Ермаковцы вскочили было.
— Сидеть! — рявкнул Ермак. Поднялся, пошатываясь. Взял Заворихина одной рукой за грудки, сильно тряхнул. — Ты, пес паршивый! С кого ты тут ясак брать собрался? С Игичея? Аль мало у него сожрал-выпил? Иль тебе Строгановы наказ такой дали — злобить люд сибирский, чтоб нас сгубить? — Ермак отбросил Заворихина, тот плюхнулся на свое место. — С кого надо — ясак брать будем. Только измываться над черным людом я не дам! Запомните все это!
В это время Игичей ввел в юрту совсем юную свадебно разодетую узкоглазую девушку с опущенной головой.
— Моя дочь это… Славному Ермаку подарок… На всю ночь.
Установилось всеобщее молчание.
Ермак медленно опустился на свое место. Отец подтолкнул дочь, она покорно распласталась перед Ермаком, уткнула лицо в ковер у его ног.
— Бери, бери, — прошептал Игичей. — Иначе кровно обидишь.
Ермак протянул руку, погладил девушку. Она вскинула лицо — глаза были заполнены обиженными детскими слезами, взгляд умолял о пощаде.
— Как звать тебя?
— Сузге! — тихо проговорила девушка.
— Ступай домой, Сузге.
Ермак помолчал и поднял хмурый взгляд на Игичея.
— Такой древний обычай, — оправдываясь, пробормотал отец.
— Я знаю, казачки с местными девками без зазору балуются, — проговорил атаман. — Отныне строго указать: кто такой подарок примет или баб здешних будет силой брать — покараю донским законом.
Вереница стругов вытянулась по реке.
Вдруг с ертуального (передового) стружка ударил тревожный сигнал трубы.
По закону Ермака сигнал повторяется на атаманском струге. Казаки спешно изготавливаются к бою — зажигают фитили, надевают шлемы, затягивают ремни доспехов.
С берега послышался нарастающий гул, земля загудела от топота множества лошадиных копыт. С воем, визгом, свистом, гиканьем несется по отлогому пустынному левому берегу лавина татарских всадников. Солнце сверкает на шлемах и кольчугах воинов.

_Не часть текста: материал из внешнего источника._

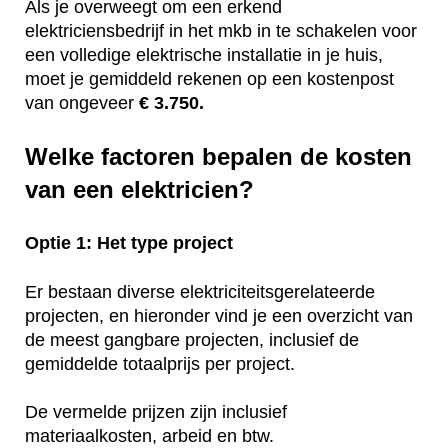
Als je overweegt om een erkend
elektriciensbedrijf in het mkb in te schakelen voor
een volledige elektrische installatie in je huis,
moet je gemiddeld rekenen op een kostenpost
van ongeveer
€ 3.750.
Welke factoren bepalen de kosten
van een elektricien?
Optie 1: Het type project
Er bestaan diverse elektriciteitsgerelateerde
projecten, en hieronder vind je een overzicht van
de meest gangbare projecten, inclusief de
gemiddelde totaalprijs per project.
De vermelde prijzen zijn inclusief
materiaalkosten, arbeid en btw.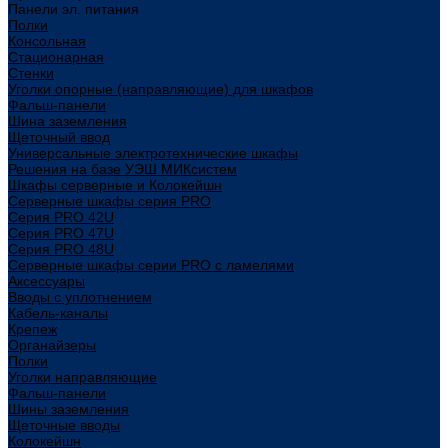
Панели эл. питания
Полки
Консольная
Стационарная
Стенки
Уголки опорные (направляющие) для шкафов
Фальш-панели
Шина заземления
Щеточный ввод
Универсальные электротехнические шкафы
Решения на базе УЭШ МИКсистем
Шкафы серверные и Колокейшн
Серверные шкафы серия PRO
Серия PRO 42U
Серия PRO 47U
Серия PRO 48U
Серверные шкафы серии PRO с ламелями
Аксессуары
Вводы с уплотнением
Кабель-каналы
Крепеж
Органайзеры
Полки
Уголки направляющие
Фальш-панели
Шины заземления
Щеточные вводы
Колокейшн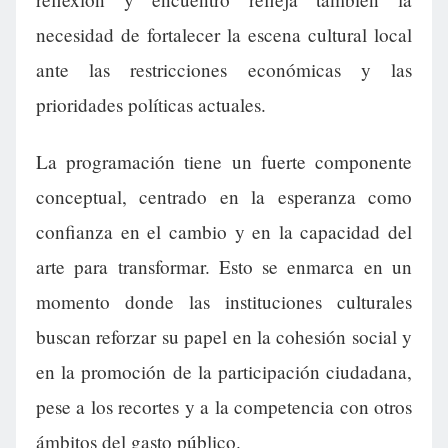
necesidad de fortalecer la escena cultural local
ante las restricciones económicas y las
prioridades políticas actuales.
La programación tiene un fuerte componente
conceptual, centrado en la esperanza como
confianza en el cambio y en la capacidad del
arte para transformar. Esto se enmarca en un
momento donde las instituciones culturales
buscan reforzar su papel en la cohesión social y
en la promoción de la participación ciudadana,
pese a los recortes y a la competencia con otros
ámbitos del gasto público.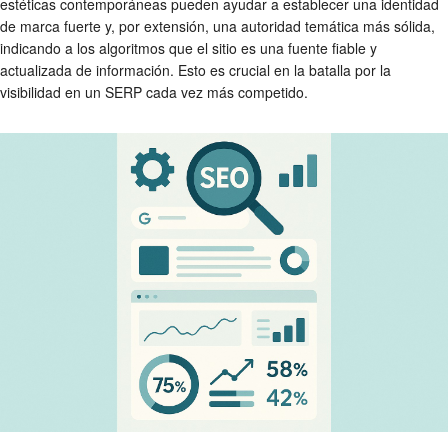
estéticas contemporáneas pueden ayudar a establecer una identidad
de marca fuerte y, por extensión, una autoridad temática más sólida,
indicando a los algoritmos que el sitio es una fuente fiable y
actualizada de información. Esto es crucial en la batalla por la
visibilidad en un SERP cada vez más competido.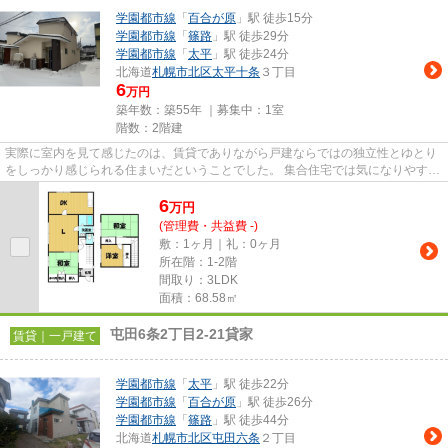
学園都市線
「
百合が原
」駅 徒歩15分
学園都市線
「
篠路
」駅 徒歩29分
学園都市線
「
太平
」駅 徒歩24分
北海道
札幌市北区
太平十条
３丁目
6
万円
築年数：築55年 ｜募集中：
1室
階数：2階建
実際に室内を見て感じたのは、賃貸でありながら戸建ならではの独立性とゆとり
をしっかり感じられる住まいだということでした。 集合住宅では気になりやすい
上下階への音の配慮も比較...
6
万
円
(管理費・共益費 -)
敷：1ヶ月｜礼：0ヶ月
所在階：1-2階
間取り：3LDK
面積：68.58㎡
屯田6条2丁目2-21貸家
賃貸｜一戸建て
学園都市線
「
太平
」駅 徒歩22分
学園都市線
「
百合が原
」駅 徒歩26分
学園都市線
「
篠路
」駅 徒歩44分
北海道
札幌市北区
屯田六条
２丁目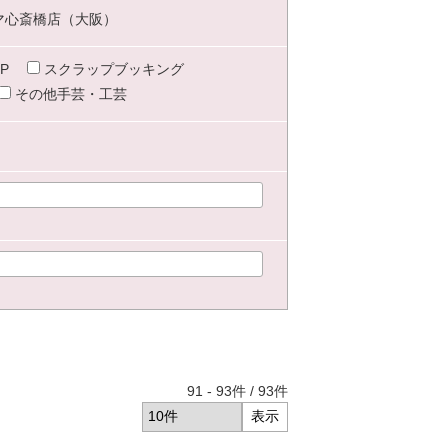
マ心斎橋店（大阪）
P
スクラップブッキング
その他手芸・工芸
91
-
93
件 /
93
件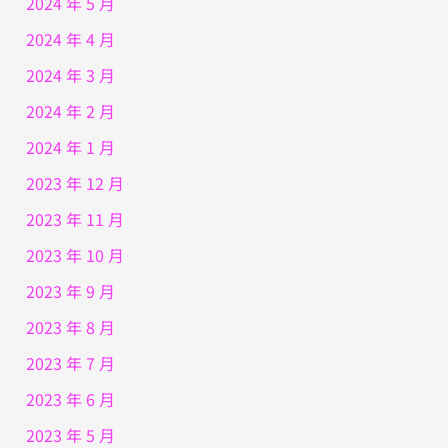
2024 年 5 月
2024 年 4 月
2024 年 3 月
2024 年 2 月
2024 年 1 月
2023 年 12 月
2023 年 11 月
2023 年 10 月
2023 年 9 月
2023 年 8 月
2023 年 7 月
2023 年 6 月
2023 年 5 月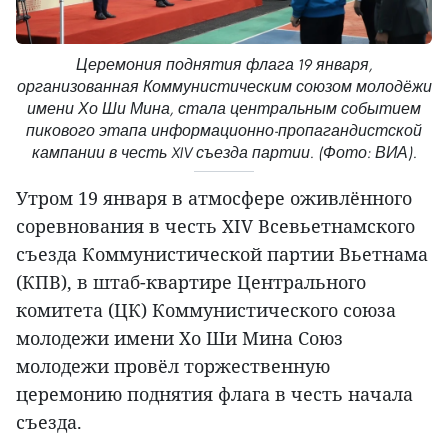
Церемония поднятия флага 19 января,
организованная Коммунистическим союзом молодёжи
имени Хо Ши Мина, стала центральным событием
пикового этапа информационно-пропагандистской
кампании в честь XIV съезда партии. (Фото: ВИА).
Утром 19 января в атмосфере оживлённого
соревнования в честь XIV Всевьетнамского
съезда Коммунистической партии Вьетнама
(КПВ), в штаб-квартире Центрального
комитета (ЦК) Коммунистического союза
молодежи имени Хо Ши Мина Союз
молодежи провёл торжественную
церемонию поднятия флага в честь начала
съезда.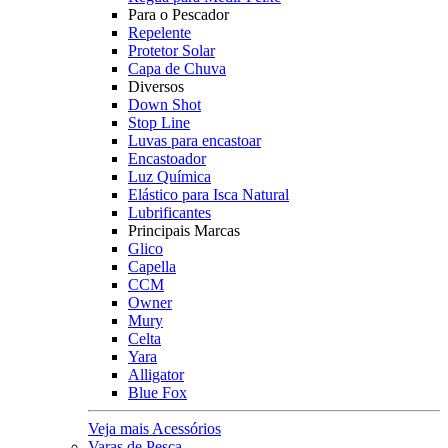
Para o Pescador
Repelente
Protetor Solar
Capa de Chuva
Diversos
Down Shot
Stop Line
Luvas para encastoar
Encastoador
Luz Química
Elástico para Isca Natural
Lubrificantes
Principais Marcas
Glico
Capella
CCM
Owner
Mury
Celta
Yara
Alligator
Blue Fox
Veja mais Acessórios
Varas de Pesca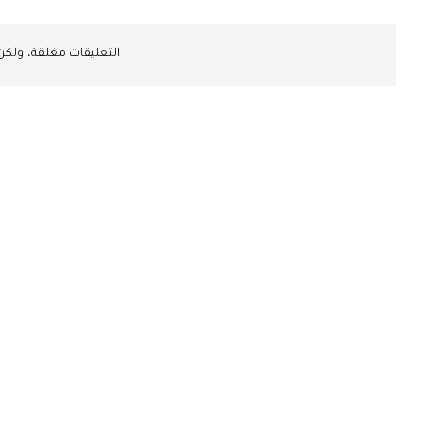
التعليقات مغلقة، ولك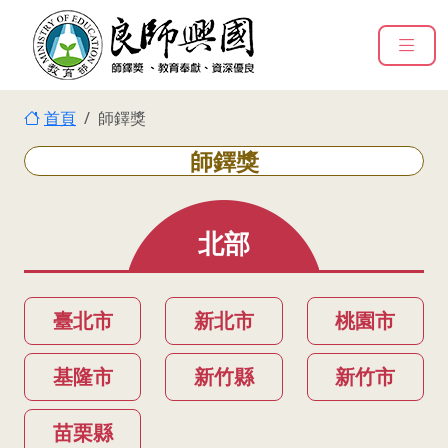
:::
跳到主要內容
:::
首頁
師鐸獎
師鐸獎
北部
臺北市
新北市
桃園市
基隆市
新竹縣
新竹市
苗栗縣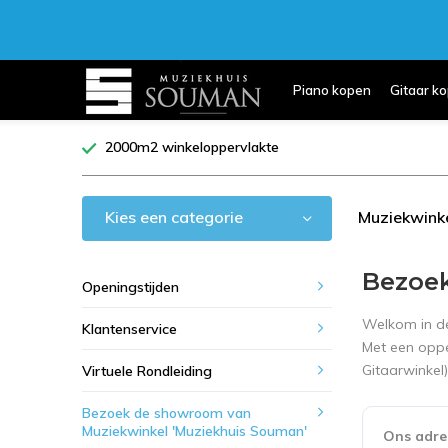
Piano kopen
Gitaar k
2000m2 winkeloppervlakte
Kies een categorie
Muziekwink
Bezoek
Openingstijden
Welkom in d
Klantenservice
Met een oppe
Gitaarwinkel)
Virtuele Rondleiding
Bezoek de showroom van
Muziekwinkel 'Muziekhuis Souman'
Ons adres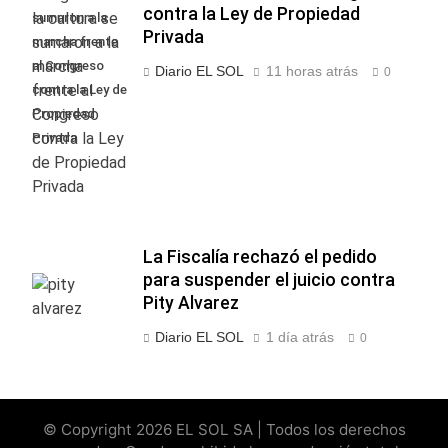
contra la Ley de Propiedad
sumaron a la
Privada
marcha frente
al Congreso
Diario EL SOL
11 horas atrás
0
contra la Ley de
Propiedad
Privada
La Fiscalía rechazó el pedido
para suspender el juicio contra
Pity Alvarez
Diario EL SOL
1 día atrás
0
© Copyright 2026 EL SOL SA | Todos los derechos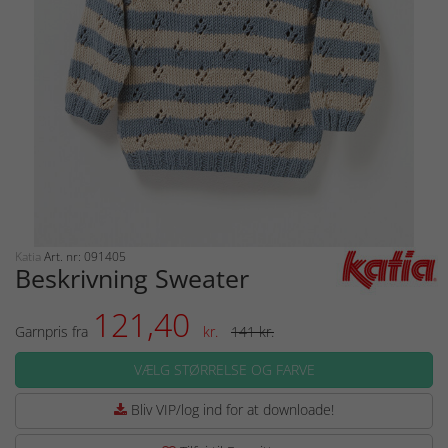
Katia
Art. nr: 091405
Beskrivning Sweater
121,40
Garnpris fra
kr.
141 kr.
VÆLG STØRRELSE OG FARVE
Bliv VIP/log ind for at downloade!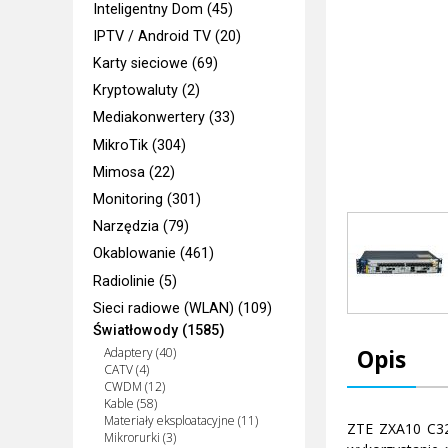
Inteligentny Dom (45)
IPTV / Android TV (20)
Karty sieciowe (69)
Kryptowaluty (2)
Mediakonwertery (33)
MikroTik (304)
Mimosa (22)
Monitoring (301)
Narzędzia (79)
Okablowanie (461)
Radiolinie (5)
Sieci radiowe (WLAN) (109)
Światłowody (1585)
Adaptery (40)
Opis
CATV (4)
CWDM (12)
Kable (58)
Materiały eksploatacyjne (11)
ZTE ZXA10 C32
Mikrorurki (3)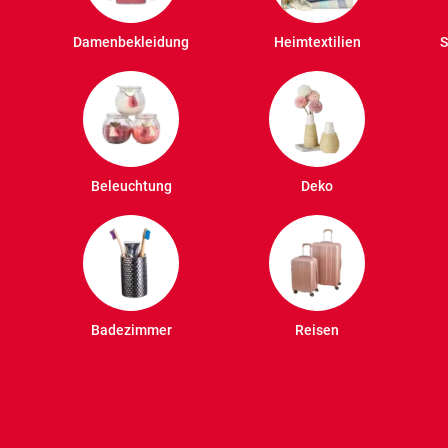
Damenbekleidung
Heimtextilien
S
Beleuchtung
Deko
Badezimmer
Reisen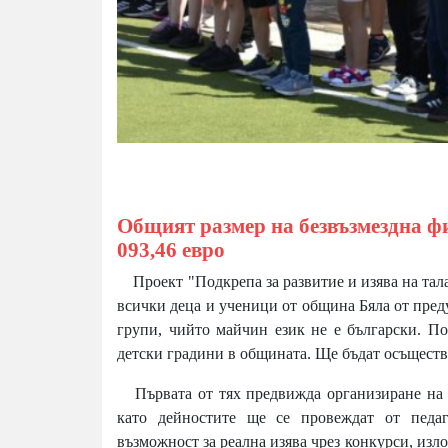
Общият размер на безвъзмездна ф
093,46 евро
Проект "Подкрепа за развитие и изява на тала
всички деца и ученици от община Бяла от пред
групи, чийто майчин език не е български. П
детски градини в общината. Ще бъдат осъщест
Първата от тях предвижда организиране на 24
като дейностите ще се провеждат от педаг
възможност за реална изява чрез конкурси, изл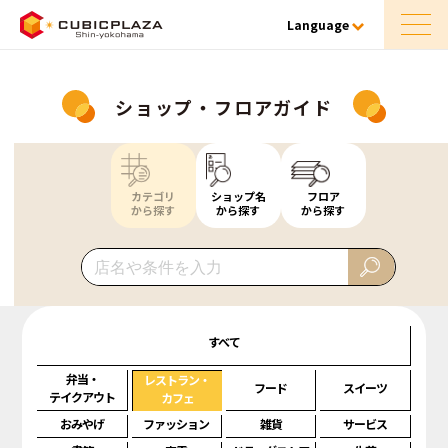
Language
ショップ・フロアガイド
カテゴリ
ショップ名
フロア
から探す
から探す
から探す
すべて
弁当・
レストラン・
フード
スイーツ
テイクアウト
カフェ
おみやげ
ファッション
雑貨
サービス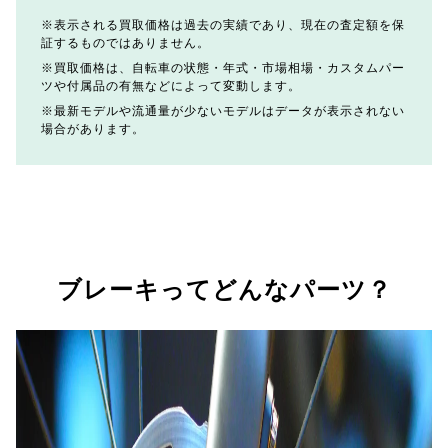
表示される買取価格は過去の実績であり、現在の査定額を保
証するものではありません。
買取価格は、自転車の状態・年式・市場相場・カスタムパー
ツや付属品の有無などによって変動します。
最新モデルや流通量が少ないモデルはデータが表示されない
場合があります。
ブレーキってどんなパーツ？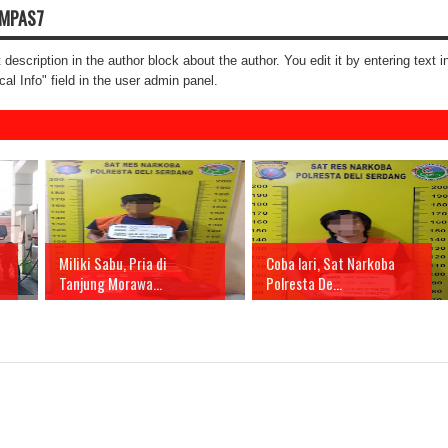
OMPAS7
t description in the author block about the author. You edit it by entering text i
cal Info" field in the user admin panel.
Miliki Sabu, Pria di
Coba lari, Sat Narkoba
Tanjung Morawa...
Polresta De...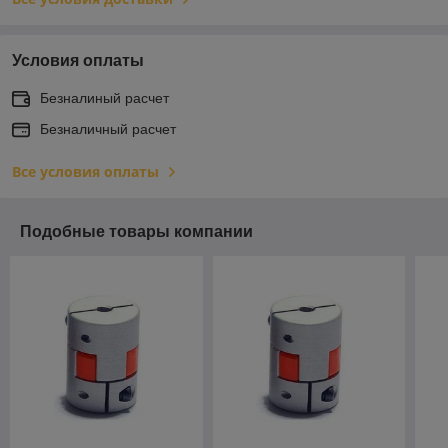
Условия оплаты
Безналиный расчет
Безналичный расчет
Все условия оплаты
Подобные товары компании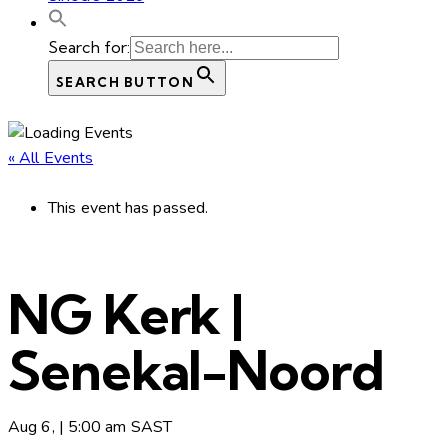
Search for:
SEARCH BUTTON
« All Events
This event has passed.
NG Kerk |
Senekal-Noord
Aug 6, | 5:00 am
SAST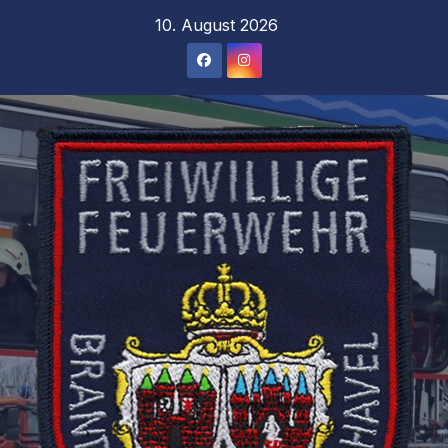
Zum
10. August 2026
Inhalt
springen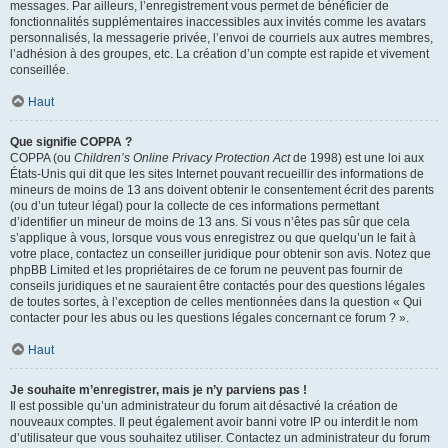
messages. Par ailleurs, l’enregistrement vous permet de bénéficier de
fonctionnalités supplémentaires inaccessibles aux invités comme les avatars
personnalisés, la messagerie privée, l’envoi de courriels aux autres membres,
l’adhésion à des groupes, etc. La création d’un compte est rapide et vivement
conseillée.
Haut
Que signifie COPPA ?
COPPA (ou
Children’s Online Privacy Protection Act
de 1998) est une loi aux
États-Unis qui dit que les sites Internet pouvant recueillir des informations de
mineurs de moins de 13 ans doivent obtenir le consentement écrit des parents
(ou d’un tuteur légal) pour la collecte de ces informations permettant
d’identifier un mineur de moins de 13 ans. Si vous n’êtes pas sûr que cela
s’applique à vous, lorsque vous vous enregistrez ou que quelqu’un le fait à
votre place, contactez un conseiller juridique pour obtenir son avis. Notez que
phpBB Limited et les propriétaires de ce forum ne peuvent pas fournir de
conseils juridiques et ne sauraient être contactés pour des questions légales
de toutes sortes, à l’exception de celles mentionnées dans la question « Qui
contacter pour les abus ou les questions légales concernant ce forum ? ».
Haut
Je souhaite m’enregistrer, mais je n’y parviens pas !
Il est possible qu’un administrateur du forum ait désactivé la création de
nouveaux comptes. Il peut également avoir banni votre IP ou interdit le nom
d’utilisateur que vous souhaitez utiliser. Contactez un administrateur du forum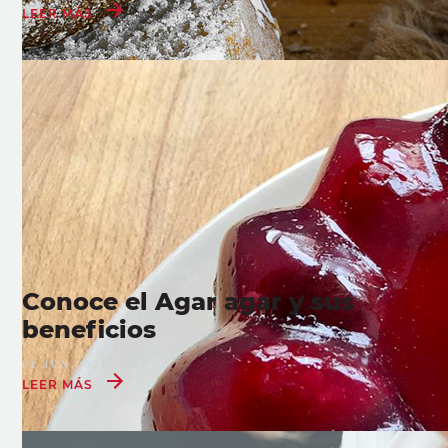
LEER MÁS
Conoce el Agar agar y sus
beneficios
01 JUN 2021
LEER MÁS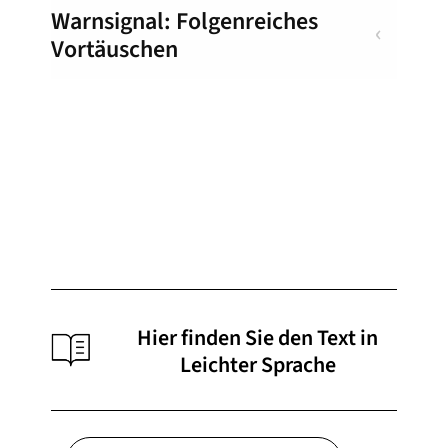
Warnsignal: Folgenreiches
Vortäuschen
Hier finden Sie den Text in
Leichter Sprache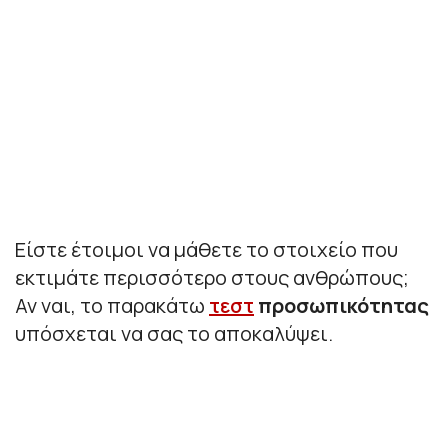
Είστε έτοιμοι να μάθετε το στοιχείο που
εκτιμάτε περισσότερο στους ανθρώπους;
Αν ναι, το παρακάτω
τεστ
προσωπικότητας
υπόσχεται να σας το αποκαλύψει.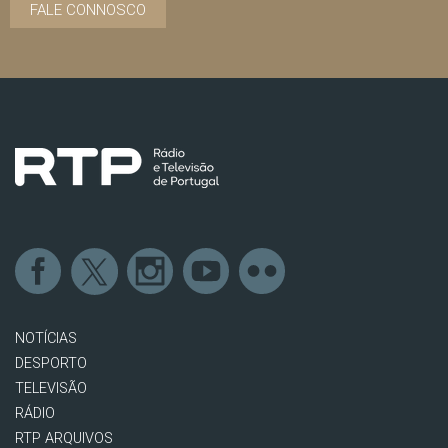
FALE CONNOSCO
NOTÍCIAS
DESPORTO
TELEVISÃO
RÁDIO
RTP ARQUIVOS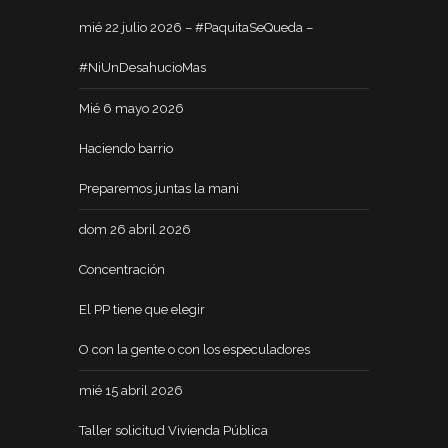
mié 22 julio 2026 – #PaquitaSeQueda –
#NiUnDesahucioMas
Mié 6 mayo 2026
Haciendo barrio
Preparemos juntas la mani
dom 26 abril 2026
Concentración
El PP tiene que elegir
O con la gente o con los especuladores
mié 15 abril 2026
Taller solicitud Vivienda Pública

— Озверели! Неужели вплавь на струги кинутся?! — воскликнул, крестясь, Заворихин.
Однако татары, приблизившись к двум передним стругам, осыпали их тучами стрел и повернули назад. Стрелы льются дождем. Они поразили двух казаков на атаманском струге, впились в борта, в мачты, в нескольких местах пробили навес из парусины.
Запела труба. Борта передних стругов окутываются дымками выстрелов. Пули достают удаляющихся татар, несколько всадников и коней падают. Но с берега накатывается новая лавина конников. Казаки торопливо заряжают пищали, раздается несколько выстрелов, но тучи стрел вновь осыпают атаманский струг, падает за борт со стрелой в шее еще один казак. Вторая лавина всадников скачет прочь, а навстречу ей несется третья…
— Труби — прижаться к правому берегу! — кричит Ермак, стоя под походным знаменем во весь рост.
— Поберегся бы, атаман, — сказал Черкас Александров, забивая пыж.